§ Text extract
Skip to content

Schema

Schema and field

Schemas, fields, and data types are provided in the deltalake.schema submodule.

deltalake.Schema

Schema(fields: list[Field])

invariants instance-attribute

invariants: list[tuple[str, str]]

The list of invariants on the table. Each invarint is a tuple of strings. The first string is the field path and the second is the SQL of the invariant.

from_arrow staticmethod

from_arrow(type: ArrowSchemaExportable) -> Schema

Create a Schema from a schema that implements Arrow C Data Interface.

Will raise TypeError if one of the Arrow type is not a primitive type.

Parameters:

Name Type Description Default
type ArrowSchemaExportable

an object that is ArrowSchemaExportable

required

Returns:

Type Description
Schema

a Schema

from_json staticmethod

from_json(json: str) -> Schema

Create a new Schema from a JSON string.

Parameters:

Name Type Description Default
json str

a JSON string

required
Example

A schema has the same JSON format as a StructType.

Schema.from_json('''{
    "type": "struct",
    "fields": [{"name": "x", "type": "integer", "nullable": true, "metadata": {}}]
    }
)'''
# Returns Schema([Field(x, PrimitiveType("integer"), nullable=True)])

to_arrow

to_arrow(as_large_types: bool = False) -> ArrowSchema

Return equivalent arro3 schema

Parameters:

Name Type Description Default
as_large_types bool

get schema with all variable size types (list, binary, string) as large variants (with int64 indices). This is for compatibility with systems like Polars that only support the large versions of Arrow types.

False

Returns:

Type Description
Schema

an arro3 Schema

to_json

to_json() -> str

Get the JSON string representation of the Schema.

Returns:

Type Description
str

a JSON string

Example

A schema has the same JSON format as a StructType.

Schema([Field("x", "integer")]).to_json()
# Returns '{"type":"struct","fields":[{"name":"x","type":"integer","nullable":true,"metadata":{}}]}'

deltalake.Field

Field(name: str, type: DataType, *, nullable: bool = True, metadata: dict[str, Any] | None = None)

A field in a Delta StructType or Schema

Example

Can create with just a name and a type:

Field("my_int_col", "integer")
# Returns Field("my_int_col", PrimitiveType("integer"), nullable=True, metadata=None)

Can also attach metadata to the field. Metadata should be a dictionary with string keys and JSON-serializable values (str, list, int, float, dict):

Field("my_col", "integer", metadata={"custom_metadata": {"test": 2}})
# Returns Field("my_col", PrimitiveType("integer"), nullable=True, metadata={"custom_metadata": {"test": 2}})

metadata instance-attribute

metadata: dict[str, Any]

The metadata of the field

name instance-attribute

name: str

The name of the field

nullable instance-attribute

nullable: bool

Whether there may be null values in the field

type instance-attribute

type: DataType

The type of the field, of type: Union[ PrimitiveType, ArrayType, MapType, StructType ]

from_arrow staticmethod

from_arrow(field: ArrowSchemaExportable) -> Field

Create a Field from an object with an ArrowSchemaExportable field

Note: This currently doesn't preserve field metadata.

§ Exercises to complete
1. Duplicate the passage of the deltalake schema reference from "The list of" to "a primitive type.".
2. Say whether each statement agrees with the deltalake schema reference, answering yes or no and quoting the words that decide it: (a) The as_large_types parameter of to_arrow defaults to True. (b) Field.from_arrow currently preserves field metadata. (c) A Field is nullable unless stated otherwise.

§ Provided data

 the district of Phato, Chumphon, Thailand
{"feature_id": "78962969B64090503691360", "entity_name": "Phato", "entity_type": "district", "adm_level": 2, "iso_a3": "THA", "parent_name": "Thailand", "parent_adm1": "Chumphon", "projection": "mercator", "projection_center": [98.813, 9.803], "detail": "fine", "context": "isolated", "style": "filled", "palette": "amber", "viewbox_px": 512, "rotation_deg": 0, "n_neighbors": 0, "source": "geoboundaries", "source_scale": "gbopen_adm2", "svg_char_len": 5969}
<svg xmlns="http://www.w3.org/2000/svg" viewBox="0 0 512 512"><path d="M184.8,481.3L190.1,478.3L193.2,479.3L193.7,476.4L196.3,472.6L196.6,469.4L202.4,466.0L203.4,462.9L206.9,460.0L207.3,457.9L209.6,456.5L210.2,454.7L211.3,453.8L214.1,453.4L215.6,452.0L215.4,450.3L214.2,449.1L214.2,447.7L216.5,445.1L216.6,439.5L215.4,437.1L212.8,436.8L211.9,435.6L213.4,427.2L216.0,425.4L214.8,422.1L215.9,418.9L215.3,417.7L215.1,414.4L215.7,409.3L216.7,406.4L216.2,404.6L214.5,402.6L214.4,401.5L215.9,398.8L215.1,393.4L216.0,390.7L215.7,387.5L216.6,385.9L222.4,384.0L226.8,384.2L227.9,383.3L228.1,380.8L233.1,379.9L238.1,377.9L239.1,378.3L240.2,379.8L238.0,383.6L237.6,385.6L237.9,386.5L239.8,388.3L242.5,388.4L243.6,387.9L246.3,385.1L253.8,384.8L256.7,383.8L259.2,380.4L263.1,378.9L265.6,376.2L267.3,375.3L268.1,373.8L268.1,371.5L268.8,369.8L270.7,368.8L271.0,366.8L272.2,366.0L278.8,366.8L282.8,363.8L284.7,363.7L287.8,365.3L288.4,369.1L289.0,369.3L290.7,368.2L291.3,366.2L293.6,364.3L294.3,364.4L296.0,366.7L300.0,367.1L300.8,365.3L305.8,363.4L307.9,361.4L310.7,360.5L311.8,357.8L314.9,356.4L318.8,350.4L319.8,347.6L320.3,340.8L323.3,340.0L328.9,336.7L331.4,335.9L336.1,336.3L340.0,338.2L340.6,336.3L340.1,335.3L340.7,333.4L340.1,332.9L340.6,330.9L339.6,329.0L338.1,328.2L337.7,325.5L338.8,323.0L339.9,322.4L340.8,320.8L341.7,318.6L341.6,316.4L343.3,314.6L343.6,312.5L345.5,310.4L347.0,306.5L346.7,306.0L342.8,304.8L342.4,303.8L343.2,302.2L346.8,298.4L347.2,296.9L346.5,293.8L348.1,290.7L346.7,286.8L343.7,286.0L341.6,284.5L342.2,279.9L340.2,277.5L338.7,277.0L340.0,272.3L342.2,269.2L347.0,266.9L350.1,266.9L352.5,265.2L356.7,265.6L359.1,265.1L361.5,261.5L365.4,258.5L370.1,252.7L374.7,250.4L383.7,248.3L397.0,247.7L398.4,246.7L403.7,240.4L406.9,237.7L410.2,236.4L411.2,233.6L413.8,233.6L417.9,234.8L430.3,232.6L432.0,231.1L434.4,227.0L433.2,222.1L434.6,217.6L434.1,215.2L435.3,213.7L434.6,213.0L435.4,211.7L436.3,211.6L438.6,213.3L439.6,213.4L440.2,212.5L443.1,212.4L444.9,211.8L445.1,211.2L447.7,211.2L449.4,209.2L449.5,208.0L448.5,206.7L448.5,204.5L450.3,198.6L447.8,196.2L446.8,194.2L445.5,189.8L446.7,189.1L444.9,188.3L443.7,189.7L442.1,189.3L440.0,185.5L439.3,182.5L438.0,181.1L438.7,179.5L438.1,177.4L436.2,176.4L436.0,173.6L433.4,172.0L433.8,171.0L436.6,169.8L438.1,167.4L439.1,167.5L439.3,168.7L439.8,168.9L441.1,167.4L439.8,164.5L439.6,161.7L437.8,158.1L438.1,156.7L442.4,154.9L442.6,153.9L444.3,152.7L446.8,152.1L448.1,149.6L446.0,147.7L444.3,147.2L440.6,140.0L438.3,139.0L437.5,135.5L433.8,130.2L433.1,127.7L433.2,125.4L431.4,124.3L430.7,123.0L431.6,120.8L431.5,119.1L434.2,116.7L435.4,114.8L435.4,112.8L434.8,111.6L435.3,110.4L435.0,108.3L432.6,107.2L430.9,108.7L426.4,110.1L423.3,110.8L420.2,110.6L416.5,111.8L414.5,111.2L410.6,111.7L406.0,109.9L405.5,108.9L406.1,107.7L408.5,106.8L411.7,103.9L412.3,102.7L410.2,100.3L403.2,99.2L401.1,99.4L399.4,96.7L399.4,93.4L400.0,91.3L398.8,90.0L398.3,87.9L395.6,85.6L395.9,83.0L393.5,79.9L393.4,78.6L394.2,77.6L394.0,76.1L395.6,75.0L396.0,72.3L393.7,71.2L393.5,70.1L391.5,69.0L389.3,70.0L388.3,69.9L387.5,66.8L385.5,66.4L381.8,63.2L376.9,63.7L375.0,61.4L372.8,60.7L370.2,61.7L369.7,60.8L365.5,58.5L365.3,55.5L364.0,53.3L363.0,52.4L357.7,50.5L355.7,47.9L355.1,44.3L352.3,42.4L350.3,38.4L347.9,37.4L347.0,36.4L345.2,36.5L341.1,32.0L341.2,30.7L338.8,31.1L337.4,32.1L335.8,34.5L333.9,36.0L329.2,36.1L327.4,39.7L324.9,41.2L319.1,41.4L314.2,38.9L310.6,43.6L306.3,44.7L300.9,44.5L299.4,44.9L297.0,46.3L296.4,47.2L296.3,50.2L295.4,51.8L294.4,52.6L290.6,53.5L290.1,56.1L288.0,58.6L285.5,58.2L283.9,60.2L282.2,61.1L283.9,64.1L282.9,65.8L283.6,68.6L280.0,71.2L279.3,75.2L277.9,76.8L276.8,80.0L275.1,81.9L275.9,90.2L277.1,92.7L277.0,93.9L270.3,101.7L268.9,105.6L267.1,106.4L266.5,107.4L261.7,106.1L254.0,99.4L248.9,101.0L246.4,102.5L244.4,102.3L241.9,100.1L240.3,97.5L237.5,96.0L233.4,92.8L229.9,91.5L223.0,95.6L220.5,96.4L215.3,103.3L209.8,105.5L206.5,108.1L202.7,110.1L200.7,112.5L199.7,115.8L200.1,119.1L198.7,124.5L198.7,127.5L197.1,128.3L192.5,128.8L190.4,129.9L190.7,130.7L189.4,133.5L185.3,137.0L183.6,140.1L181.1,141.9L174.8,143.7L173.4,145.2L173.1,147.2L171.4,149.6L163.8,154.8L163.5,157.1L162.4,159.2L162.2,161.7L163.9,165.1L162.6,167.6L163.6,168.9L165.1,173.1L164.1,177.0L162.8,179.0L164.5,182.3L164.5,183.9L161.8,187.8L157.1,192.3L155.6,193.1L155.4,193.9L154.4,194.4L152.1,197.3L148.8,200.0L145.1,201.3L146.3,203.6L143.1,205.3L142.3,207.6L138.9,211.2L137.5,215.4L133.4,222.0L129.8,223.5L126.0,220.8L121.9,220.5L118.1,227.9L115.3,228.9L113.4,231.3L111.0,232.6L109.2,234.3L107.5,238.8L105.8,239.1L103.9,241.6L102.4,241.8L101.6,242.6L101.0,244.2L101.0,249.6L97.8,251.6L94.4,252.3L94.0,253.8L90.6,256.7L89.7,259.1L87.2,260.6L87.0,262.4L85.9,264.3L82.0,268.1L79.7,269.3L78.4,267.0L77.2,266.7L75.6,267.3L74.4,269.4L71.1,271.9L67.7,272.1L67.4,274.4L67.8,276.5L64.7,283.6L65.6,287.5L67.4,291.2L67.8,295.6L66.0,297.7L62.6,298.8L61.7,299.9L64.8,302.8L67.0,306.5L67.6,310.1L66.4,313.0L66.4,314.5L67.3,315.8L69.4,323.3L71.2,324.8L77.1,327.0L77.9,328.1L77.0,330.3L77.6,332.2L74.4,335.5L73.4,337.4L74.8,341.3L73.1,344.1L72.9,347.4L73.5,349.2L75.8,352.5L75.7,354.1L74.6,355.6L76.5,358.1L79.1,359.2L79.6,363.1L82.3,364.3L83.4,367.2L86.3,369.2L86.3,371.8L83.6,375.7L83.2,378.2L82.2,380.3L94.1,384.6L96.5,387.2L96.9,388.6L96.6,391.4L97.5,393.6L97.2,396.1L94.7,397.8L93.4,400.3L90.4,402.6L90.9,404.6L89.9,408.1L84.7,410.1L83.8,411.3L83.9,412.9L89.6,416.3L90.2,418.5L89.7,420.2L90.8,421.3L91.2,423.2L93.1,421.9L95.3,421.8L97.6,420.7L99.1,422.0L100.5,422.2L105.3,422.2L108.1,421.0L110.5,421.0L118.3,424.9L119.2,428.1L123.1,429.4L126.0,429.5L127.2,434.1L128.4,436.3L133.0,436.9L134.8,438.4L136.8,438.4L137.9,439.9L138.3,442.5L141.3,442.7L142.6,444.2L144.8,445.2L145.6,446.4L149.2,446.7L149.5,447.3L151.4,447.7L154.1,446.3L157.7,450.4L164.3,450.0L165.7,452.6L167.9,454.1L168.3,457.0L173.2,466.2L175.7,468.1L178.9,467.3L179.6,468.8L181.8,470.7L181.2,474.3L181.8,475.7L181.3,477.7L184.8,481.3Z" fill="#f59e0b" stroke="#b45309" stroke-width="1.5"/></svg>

==

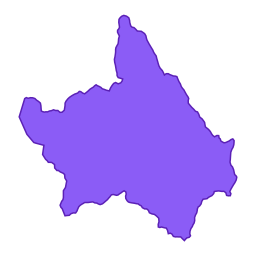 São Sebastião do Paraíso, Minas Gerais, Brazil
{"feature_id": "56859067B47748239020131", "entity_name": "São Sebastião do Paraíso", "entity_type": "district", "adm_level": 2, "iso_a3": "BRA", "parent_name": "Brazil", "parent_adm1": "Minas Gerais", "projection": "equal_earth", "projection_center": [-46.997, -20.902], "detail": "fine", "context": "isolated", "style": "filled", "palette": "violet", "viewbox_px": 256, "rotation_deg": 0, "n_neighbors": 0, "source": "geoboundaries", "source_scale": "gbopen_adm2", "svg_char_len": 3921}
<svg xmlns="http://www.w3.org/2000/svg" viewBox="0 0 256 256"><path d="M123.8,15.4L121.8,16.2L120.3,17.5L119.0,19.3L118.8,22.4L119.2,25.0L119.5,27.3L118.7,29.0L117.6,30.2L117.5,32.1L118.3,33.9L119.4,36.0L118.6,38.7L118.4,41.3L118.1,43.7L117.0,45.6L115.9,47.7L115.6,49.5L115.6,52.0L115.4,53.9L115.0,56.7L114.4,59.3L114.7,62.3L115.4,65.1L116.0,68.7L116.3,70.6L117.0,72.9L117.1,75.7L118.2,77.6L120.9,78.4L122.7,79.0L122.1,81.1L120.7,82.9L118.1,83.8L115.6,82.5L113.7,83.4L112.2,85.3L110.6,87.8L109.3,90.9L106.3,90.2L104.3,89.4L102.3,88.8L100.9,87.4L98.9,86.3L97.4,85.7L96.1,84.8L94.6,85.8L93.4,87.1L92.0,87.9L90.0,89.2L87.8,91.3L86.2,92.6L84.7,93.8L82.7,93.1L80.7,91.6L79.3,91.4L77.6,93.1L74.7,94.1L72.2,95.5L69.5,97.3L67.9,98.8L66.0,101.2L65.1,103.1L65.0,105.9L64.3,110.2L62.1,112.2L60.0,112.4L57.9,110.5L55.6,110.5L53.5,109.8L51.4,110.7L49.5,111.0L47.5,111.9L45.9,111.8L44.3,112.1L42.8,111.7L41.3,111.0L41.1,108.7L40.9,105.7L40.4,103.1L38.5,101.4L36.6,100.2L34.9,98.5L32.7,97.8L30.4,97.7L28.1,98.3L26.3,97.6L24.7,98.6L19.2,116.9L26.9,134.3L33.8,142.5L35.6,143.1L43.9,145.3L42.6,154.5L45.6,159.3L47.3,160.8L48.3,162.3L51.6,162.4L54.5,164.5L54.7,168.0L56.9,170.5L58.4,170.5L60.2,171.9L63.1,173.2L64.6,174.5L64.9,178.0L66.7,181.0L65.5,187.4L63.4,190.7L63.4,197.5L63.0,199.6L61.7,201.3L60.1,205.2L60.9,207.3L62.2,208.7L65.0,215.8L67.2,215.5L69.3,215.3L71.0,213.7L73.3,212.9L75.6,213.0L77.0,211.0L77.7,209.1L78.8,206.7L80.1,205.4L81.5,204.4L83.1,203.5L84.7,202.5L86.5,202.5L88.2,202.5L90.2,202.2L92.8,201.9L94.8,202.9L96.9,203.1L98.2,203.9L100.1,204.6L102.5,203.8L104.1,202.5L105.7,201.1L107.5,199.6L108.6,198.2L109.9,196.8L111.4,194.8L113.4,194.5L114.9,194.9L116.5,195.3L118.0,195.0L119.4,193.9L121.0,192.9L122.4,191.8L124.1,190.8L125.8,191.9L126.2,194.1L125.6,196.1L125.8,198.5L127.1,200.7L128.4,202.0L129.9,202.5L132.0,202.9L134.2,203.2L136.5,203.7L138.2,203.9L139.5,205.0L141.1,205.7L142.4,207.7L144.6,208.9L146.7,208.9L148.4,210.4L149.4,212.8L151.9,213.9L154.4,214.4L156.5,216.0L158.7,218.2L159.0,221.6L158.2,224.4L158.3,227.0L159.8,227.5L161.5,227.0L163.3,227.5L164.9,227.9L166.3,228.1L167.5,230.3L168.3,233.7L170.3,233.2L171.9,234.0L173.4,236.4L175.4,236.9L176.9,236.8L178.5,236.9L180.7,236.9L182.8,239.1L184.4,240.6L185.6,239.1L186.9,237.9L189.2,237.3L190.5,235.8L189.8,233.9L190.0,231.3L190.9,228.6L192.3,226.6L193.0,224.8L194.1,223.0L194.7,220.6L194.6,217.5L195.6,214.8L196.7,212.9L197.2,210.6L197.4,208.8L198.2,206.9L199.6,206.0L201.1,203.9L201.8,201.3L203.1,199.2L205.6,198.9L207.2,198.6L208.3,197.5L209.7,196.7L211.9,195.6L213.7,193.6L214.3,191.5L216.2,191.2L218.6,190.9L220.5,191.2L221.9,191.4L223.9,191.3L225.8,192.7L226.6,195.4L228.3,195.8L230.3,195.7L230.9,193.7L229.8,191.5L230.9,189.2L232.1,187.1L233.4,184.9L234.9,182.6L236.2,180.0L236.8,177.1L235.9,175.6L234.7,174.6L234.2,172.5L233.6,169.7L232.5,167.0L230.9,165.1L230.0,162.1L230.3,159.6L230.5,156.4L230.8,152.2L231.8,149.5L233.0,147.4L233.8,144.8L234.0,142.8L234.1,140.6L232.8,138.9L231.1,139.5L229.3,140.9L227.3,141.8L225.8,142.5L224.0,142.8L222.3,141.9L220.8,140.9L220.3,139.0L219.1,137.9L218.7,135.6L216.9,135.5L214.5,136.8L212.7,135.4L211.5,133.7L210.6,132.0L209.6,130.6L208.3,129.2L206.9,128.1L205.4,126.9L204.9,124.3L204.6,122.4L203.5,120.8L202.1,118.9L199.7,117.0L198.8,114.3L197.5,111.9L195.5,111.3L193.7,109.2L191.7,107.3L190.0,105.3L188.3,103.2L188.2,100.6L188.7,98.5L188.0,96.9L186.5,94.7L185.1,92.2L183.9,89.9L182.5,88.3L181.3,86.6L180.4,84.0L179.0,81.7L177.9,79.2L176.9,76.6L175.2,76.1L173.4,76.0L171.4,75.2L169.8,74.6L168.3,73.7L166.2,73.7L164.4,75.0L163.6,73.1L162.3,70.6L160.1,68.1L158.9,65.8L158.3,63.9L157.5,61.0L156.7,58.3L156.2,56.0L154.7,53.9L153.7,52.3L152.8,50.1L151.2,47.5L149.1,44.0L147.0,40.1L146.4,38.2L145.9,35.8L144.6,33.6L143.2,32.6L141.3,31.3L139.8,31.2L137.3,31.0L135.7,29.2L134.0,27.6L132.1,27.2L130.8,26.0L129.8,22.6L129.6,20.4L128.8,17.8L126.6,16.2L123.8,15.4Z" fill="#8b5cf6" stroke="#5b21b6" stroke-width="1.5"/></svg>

§ Solutions per task
1.
The list of invariants on the table. Each invarint is a tuple of strings. The first string is the field path and the second is the SQL of the invariant.

from_arrow staticmethod

from_arrow(type: ArrowSchemaExportable) -> Schema

Create a Schema from a schema that implements Arrow C Data Interface.

Will raise TypeError if one of the Arrow type is not a primitive type.

2.
(a) No: "to_arrow(as_large_types: bool = False) -> ArrowSchema"
(b) No: "Note: This currently doesn't preserve field metadata."
(c) Yes: "nullable: bool = True"